|Institution:||University of Hawaii – Manoa|
|Keywords:||Moon; Crust; Astrobiology; Cosmic rays; Remote sensing; Spectroscopy; Lunar highlands|
|Full text PDF:||http://hdl.handle.net/10125/100307|
Ph.D. University of Hawaii at Manoa 2014. This dissertation is focused on improving understanding of the composition and structure of the Moon's crust and the processes that have affected it over its history. This is accomplished through integrating remote sensing datasets with models of modifying processes such as basin-forming impacts and galactic cosmic ray radiation. I focus on two areas of active study for the Moon: the nature of the mafic component of the highlands crust, and the unique nature of the Moon's polar regions. The first part of this dissertation integrates three remote sensing data sets: 1) mineral maps derived from ultraviolet-visible spectroscopy from the Clementine mission, 2) neutron counts from the lunar surface from the Lunar Prospector neutron spectrometer, and 3) elemental abundances from the Lunar Prospector gamma ray spectrometer.

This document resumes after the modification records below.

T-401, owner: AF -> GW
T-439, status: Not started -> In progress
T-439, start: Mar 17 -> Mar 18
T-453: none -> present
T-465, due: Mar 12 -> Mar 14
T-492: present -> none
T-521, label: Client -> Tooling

Systematic discrepancies between the three datasets are identified and resolved, resulting in new abundance maps of the major lunar minerals (olivine, clinopyroxene, orthopyroxene, plagioclase, and ilmenite) and an associated map of magnesium number for the mafic minerals. The second part of this dissertation employs the new mineral maps as constraints on mixing models. The mixing models assess contributions to the current lunar highlands crust of primary magma ocean anorthosites, later igneous products, and ultramafic mantle material excavated by large basins. We conclude that the magma ocean likely did not predominately produce anorthosites containing 15 vol% mafic minerals, and that the combined contribution to the highlands crust of ultramafic mantle material excavated by large basins and post-magma ocean igneous activity is between 15 and 45 vol%. The mixing models also support the conclusion of Weiczorek and Phillips (1999) that the excavation cavities of the largest lunar basins had depth-to-diameter ratios shallower than 1/10 (ratios between 0.03 and 0.07 are consistent with our mixing models). The final part of this dissertation uses the radiation transport code MCNPX 2.6.0 to model the radiation dose from galactic cosmic rays absorbed at different depths in the lunar regolith. We conclude that if simple ices are present in polar cold traps, they could have accumulated radiation doses equivalent to those used in experiments to stimulate synthesis of complex organic species.